* [Layout dataset entries]
[Begin]

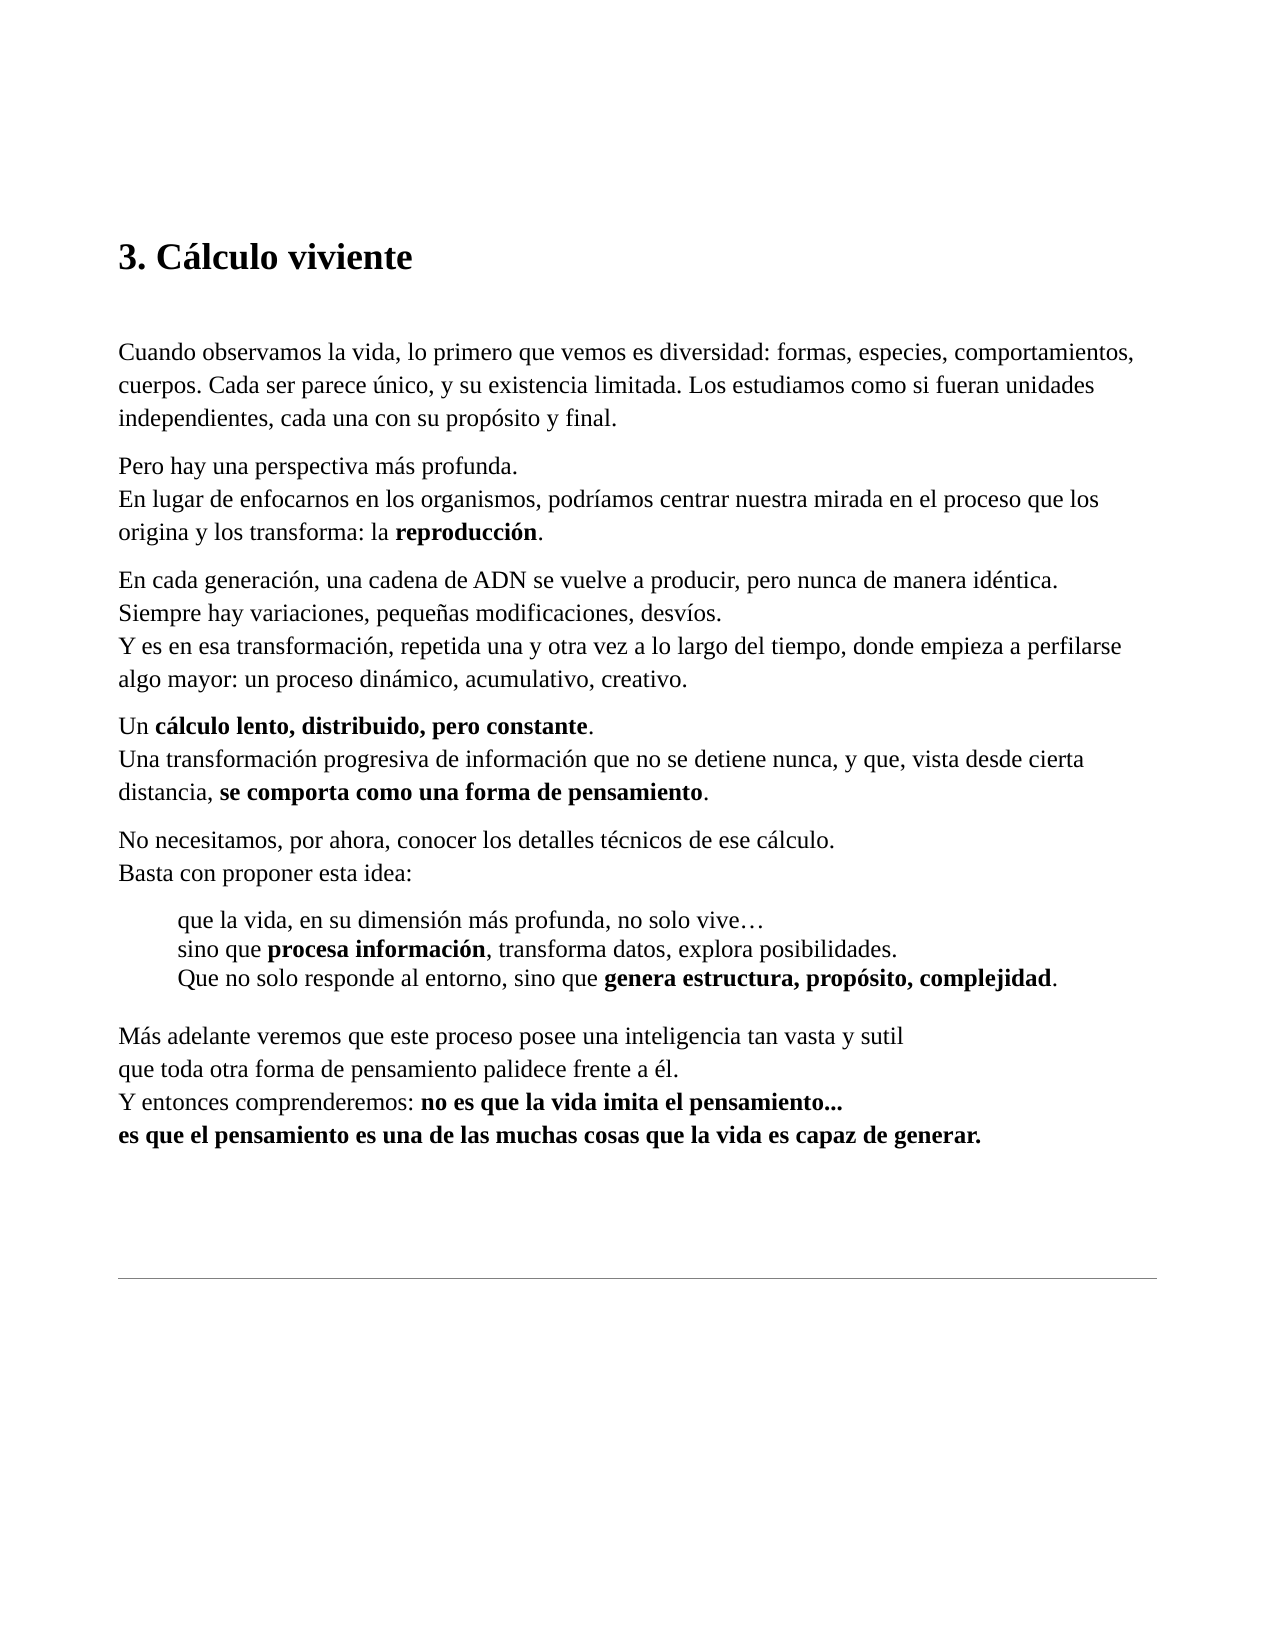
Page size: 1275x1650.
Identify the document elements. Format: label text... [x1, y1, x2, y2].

subtitle 3. Cálculo viviente [118, 234, 1157, 277]
text Pero hay una perspectiva más profunda. En lugar de enfocarnos en los organismos, podríamos centrar nuestra mirada en el proceso que los origina y los transforma: la reproducción. [118, 451, 1157, 546]
text No necesitamos, por ahora, conocer los detalles técnicos de ese cálculo. Basta con proponer esta idea: [118, 825, 1157, 887]
text Un cálculo lento, distribuido, pero constante. Una transformación progresiva de información que no se detiene nunca, y que, vista desde cierta distancia, se comporta como una forma de pensamiento. [118, 711, 1157, 806]
text Cuando observamos la vida, lo primero que vemos es diversidad: formas, especies, comportamientos, cuerpos. Cada ser parece único, y su existencia limitada. Los estudiamos como si fueran unidades independientes, cada una con su propósito y final. [118, 337, 1157, 432]
text En cada generación, una cadena de ADN se vuelve a producir, pero nunca de manera idéntica. Siempre hay variaciones, pequeñas modificaciones, desvíos. Y es en esa transformación, repetida una y otra vez a lo largo del tiempo, donde empieza a perfilarse algo mayor: un proceso dinámico, acumulativo, creativo. [118, 565, 1157, 692]
text que la vida, en su dimensión más profunda, no solo vive… sino que procesa información, transforma datos, explora posibilidades. Que no solo responde al entorno, sino que genera estructura, propósito, complejidad. [177, 906, 1098, 992]
text Más adelante veremos que este proceso posee una inteligencia tan vasta y sutil que toda otra forma de pensamiento palidece frente a él. Y entonces comprenderemos: no es que la vida imita el pensamiento... es que el pensamiento es una de las muchas cosas que la vida es capaz de generar. [118, 1021, 1157, 1149]
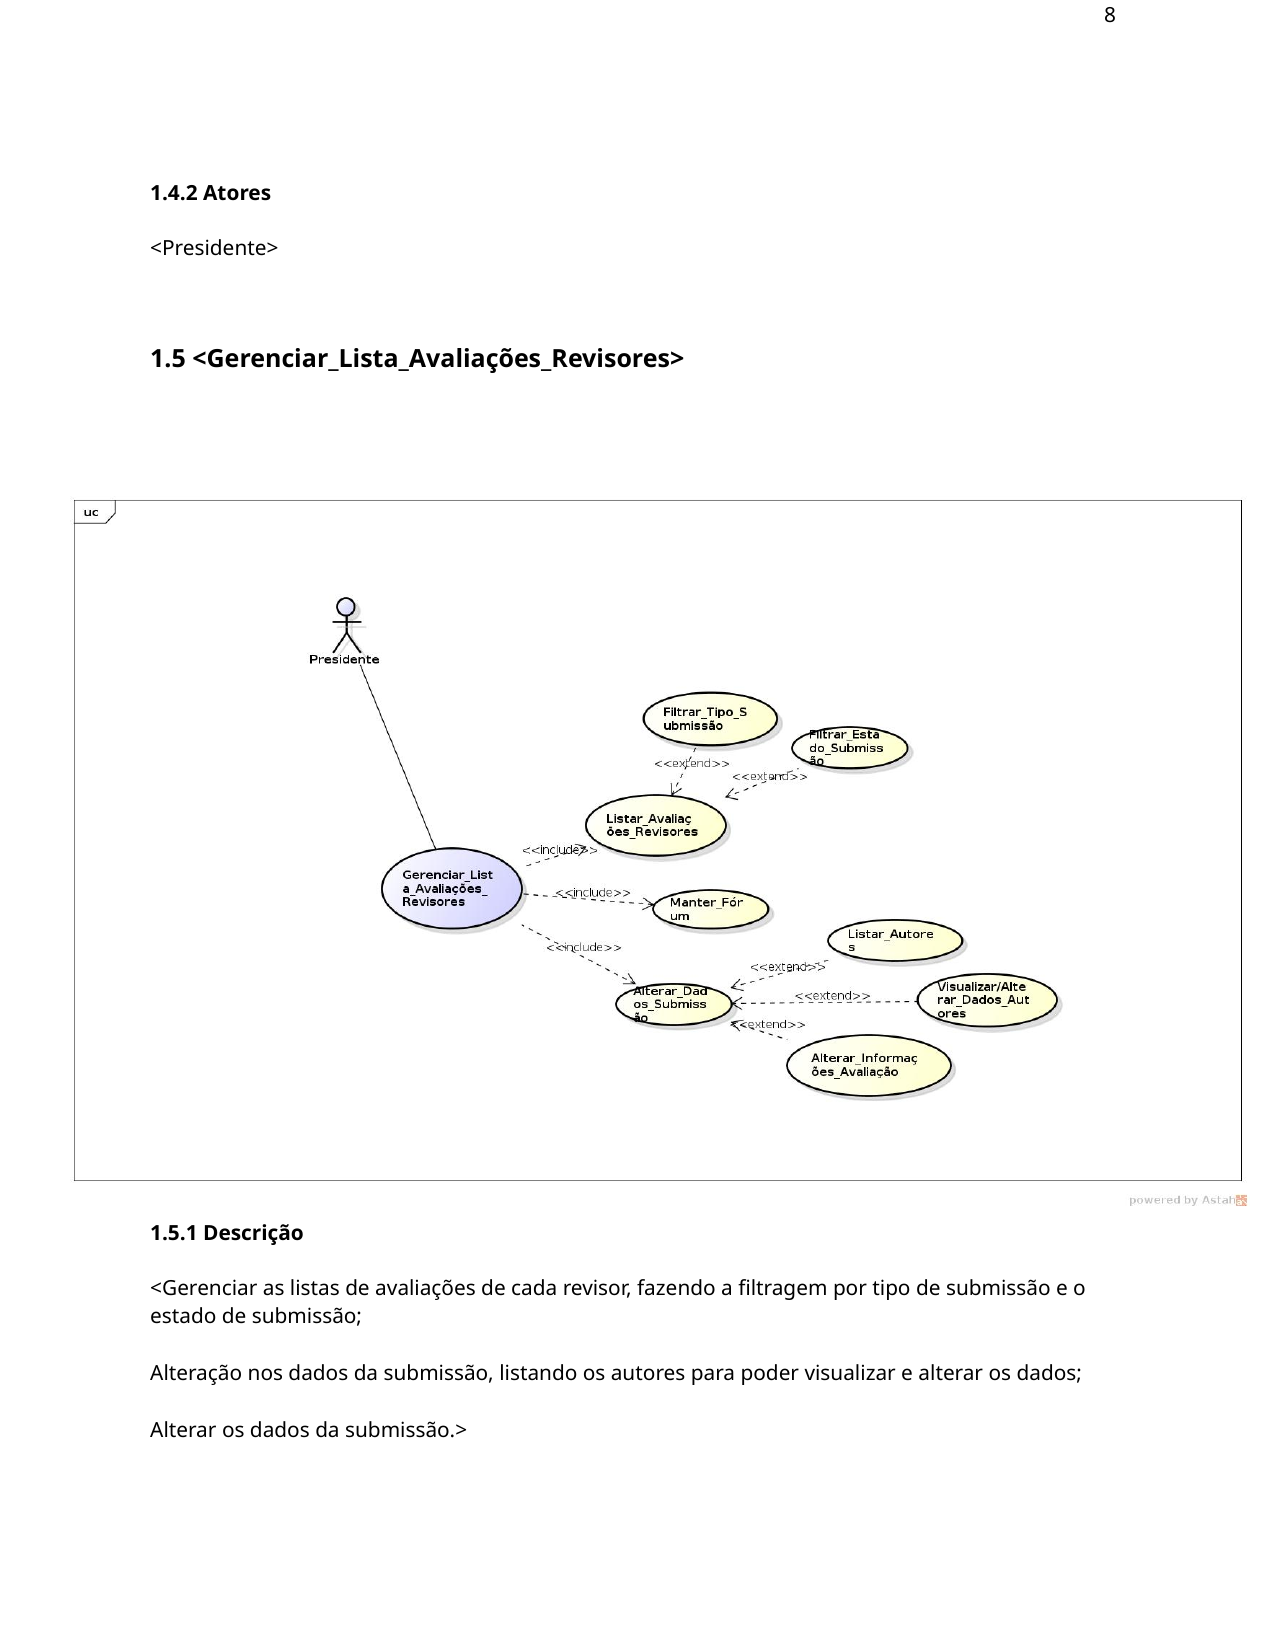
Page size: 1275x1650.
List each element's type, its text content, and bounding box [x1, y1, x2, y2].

[End]

Please convert the material above into a numbered list with one item per line, leaving out the blank lines and the pictures.

1. Page size: 1275x1650.
2. Identify the document elements. Format: label text... [x1, y1, x2, y2].
3. subtitle 3. Cálculo viviente [118, 234, 1157, 277]
4. text Pero hay una perspectiva más profunda. En lugar de enfocarnos en los organismos, podríamos centrar nuestra mirada en el proceso que los origina y los transforma: la reproducción. [118, 451, 1157, 546]
5. text No necesitamos, por ahora, conocer los detalles técnicos de ese cálculo. Basta con proponer esta idea: [118, 825, 1157, 887]
6. text Un cálculo lento, distribuido, pero constante. Una transformación progresiva de información que no se detiene nunca, y que, vista desde cierta distancia, se comporta como una forma de pensamiento. [118, 711, 1157, 806]
7. text Cuando observamos la vida, lo primero que vemos es diversidad: formas, especies, comportamientos, cuerpos. Cada ser parece único, y su existencia limitada. Los estudiamos como si fueran unidades independientes, cada una con su propósito y final. [118, 337, 1157, 432]
8. text En cada generación, una cadena de ADN se vuelve a producir, pero nunca de manera idéntica. Siempre hay variaciones, pequeñas modificaciones, desvíos. Y es en esa transformación, repetida una y otra vez a lo largo del tiempo, donde empieza a perfilarse algo mayor: un proceso dinámico, acumulativo, creativo. [118, 565, 1157, 692]
9. text que la vida, en su dimensión más profunda, no solo vive… sino que procesa información, transforma datos, explora posibilidades. Que no solo responde al entorno, sino que genera estructura, propósito, complejidad. [177, 906, 1098, 992]
10. text Más adelante veremos que este proceso posee una inteligencia tan vasta y sutil que toda otra forma de pensamiento palidece frente a él. Y entonces comprenderemos: no es que la vida imita el pensamiento... es que el pensamiento es una de las muchas cosas que la vida es capaz de generar. [118, 1021, 1157, 1149]
11. Page size: 1275x1650.
12. List each element's type, its text content, and bounding box [x1, y1, x2, y2].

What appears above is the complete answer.